The workplace is hardly pristine, either. A typical cubic meter of office air contains several hundred fungal spores, 89 micrograms of ethanol, 42 of acetone, 16 of formaldehyde, half a microgram of chloroform, and the by-products of human flatulence, a major source of methane and hydrogen sulfide.

There may be benefits to breathing in such a hodgepodge of stuff, according to Eoin Brodie, a microbiologist at the Lawrence Berkeley National Laboratory in California. He is part of a team cataloging the microbial diversity of U.S. air—in which the scientists have picked up, among other things, very small concentrations of bacteria related to anthrax. Brodie suspects that low-level exposure to other microbes may fortify our immune systems. “It may actually be protecting us,” he says.

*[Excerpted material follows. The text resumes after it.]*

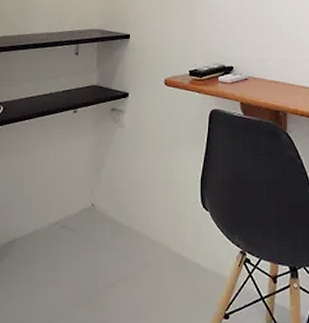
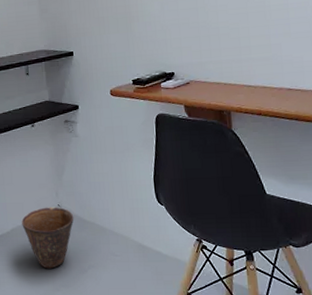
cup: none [47,206,109,280] -> present [21,207,74,269]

And some impurities in the air are more than compensated for by the atmosphere's protective qualities. Air incinerates all but the biggest space rocks before they pummel our planet; the vast majority never even make it past the stratosphere. The trade-off is a constant rain of cosmic dust. Every year, statistically speaking, you will inhale three particles shorn off a meteoroid as it burned through Earth's atmosphere.

Air connects us to the most distant reaches of this planet, to all the life that has ever lived, even to the universe beyond. “If it exists on Earth,” says McGill University chemist Joe Schwarcz, “there will be some remnant of it in the air.”